Sono ventidue i Consiglieri che, con grande senso civico, hanno scritto al Presidente Zingaretti e all’Assessore alla Sanità D’Amato affinché il nosocomio di Ronciglione venga riconosciuto Presidio Ospedaliero in zona disagiata, così come previsto dal DM 70/2015 (9.2.2.).
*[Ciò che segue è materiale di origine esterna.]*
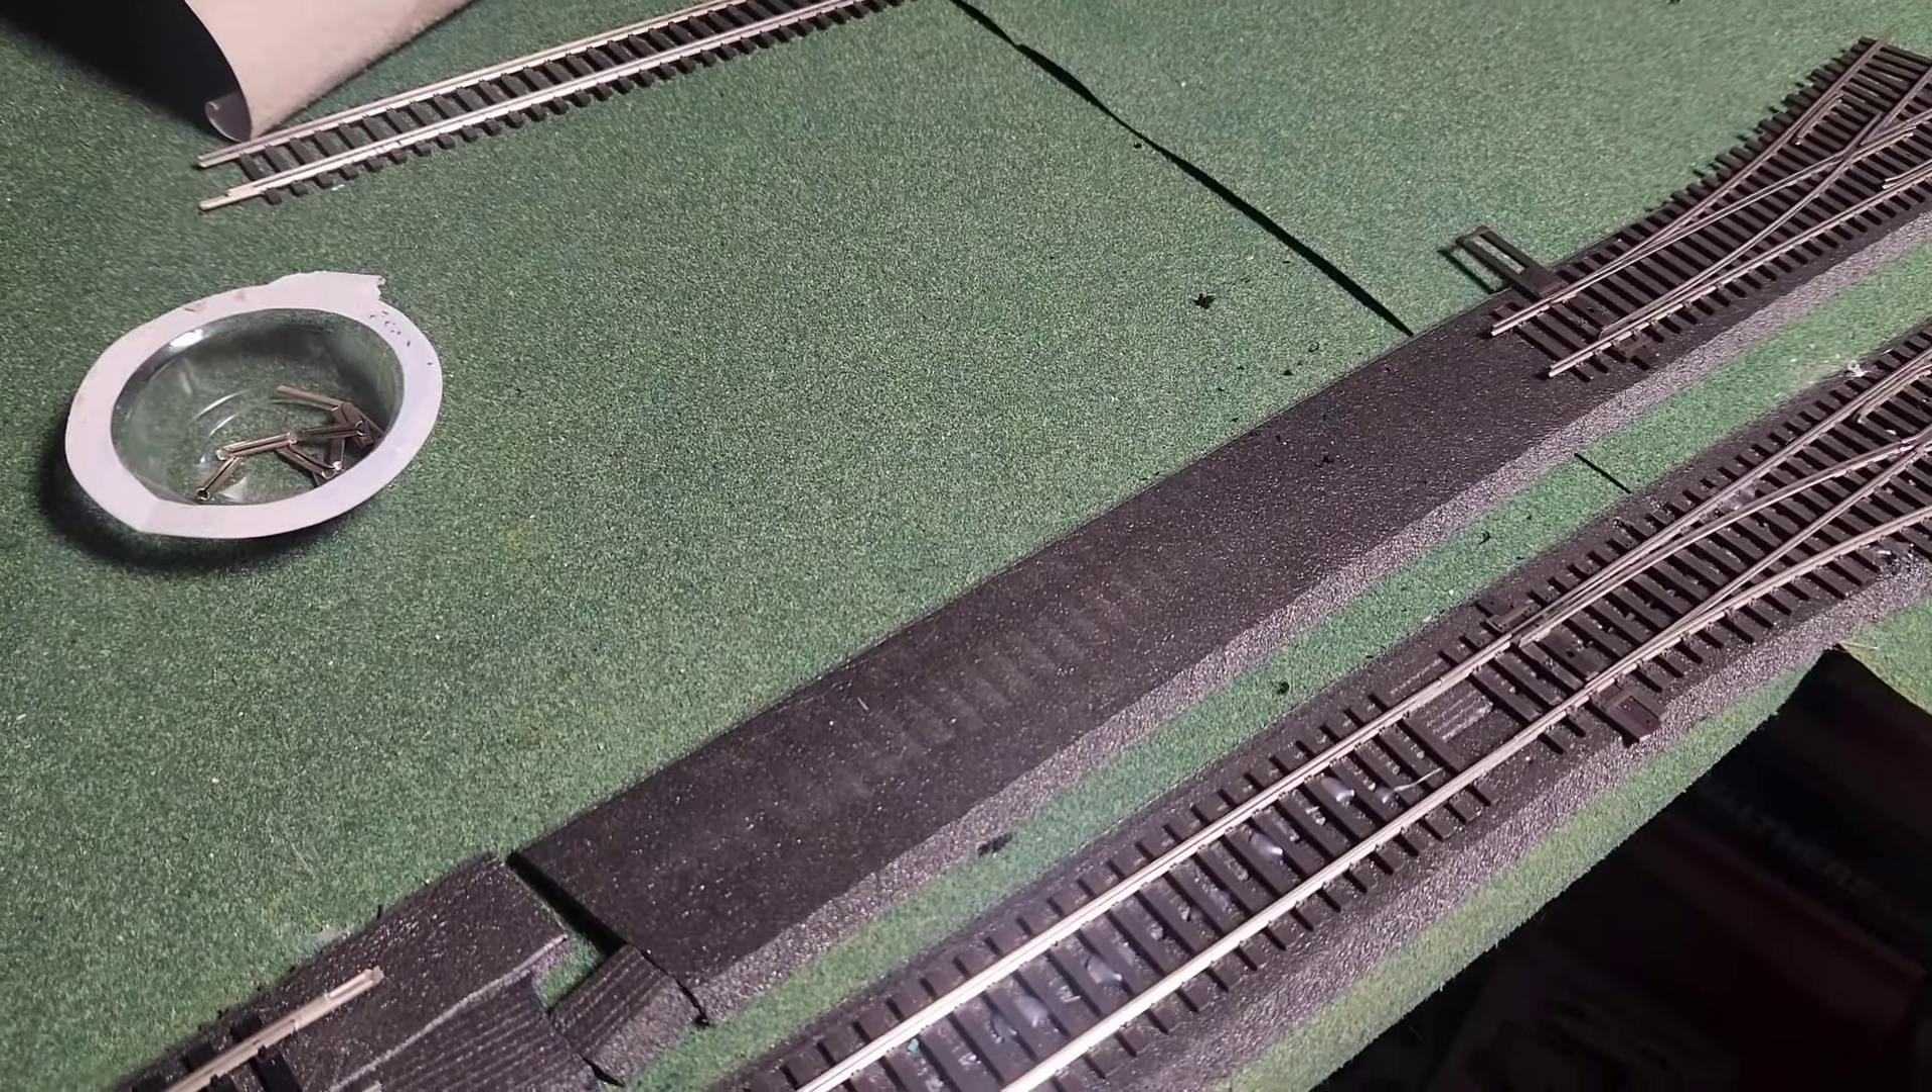Now we need to work on The section of track here that we have missing.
«Vogliamo ringraziare – afferma il Comitato Amici del S.Anna – questi “Amici del S.Anna” per aver risposto con grande responsabilità all’appello del nostro Comitato “mettendoci la faccia” a differenza di altri amministratori locali ancora “silenti” che pare non abbiano interesse a chiedere il miglioramento dei servizi sanitari per l’Ospedale di Ronciglione».

 

ECCO I FIRMATARI

Consiglieri Comunali di Sutri:

Alessio Vettori, Ferdinando Maggini, Matteo Amori, Nunzia Casini e Roberto Zocchi

 

Consiglieri Comunali di Ronciglione:

Emanuele Satriani, Giuseppe Duranti, Marco Marcucci, Maria Agostina Olivieri e Mauro Scialanca.

 

Consiglieri Comunali di Bassano Romano:

Alfredo Boldorini, Carlo Pellegrini e Luigi Quaglia

 

Consiglieri Comunali di Capranica:

Francesco Virgili e Franco Cavalieri.

 

Consiglieri Comunali di Caprarola:

Alessandro Pontuale, Alessandro Cuzzoli, Roberto Sbarra e Valentina Nocera.

 

Consiglieri Comunali di Vallerano:

Jacopo Polidori, Marco Ricciardi e Pierpaolo Armenti.

«Siamo convinti – conclude il Comitato – che solo unendo le forze si possa riuscire nell’impresa di far riaprire l’Ospedale S.Anna di Ronciglione… e questo lo hanno capito in molti: dai cittadini, passando per i politici, fino ad arrivare ai medici e al personale ospedaliero.

Stiamo dedicando particolare attenzione alla vicenda che riguarda la somministrazione dei vaccini anti covid-19, confrontandoci continuamente con la Asl di Viterbo.

L’Ospedale S.Anna già da tempo doveva essere utilizzato come “Centro Vaccinale”, ma ad oggi notiamo solo proclami e “cartelli di facciata”.

Il nostro progetto va avanti…le comunità della Bassa Tuscia hanno bisogno del S.Anna».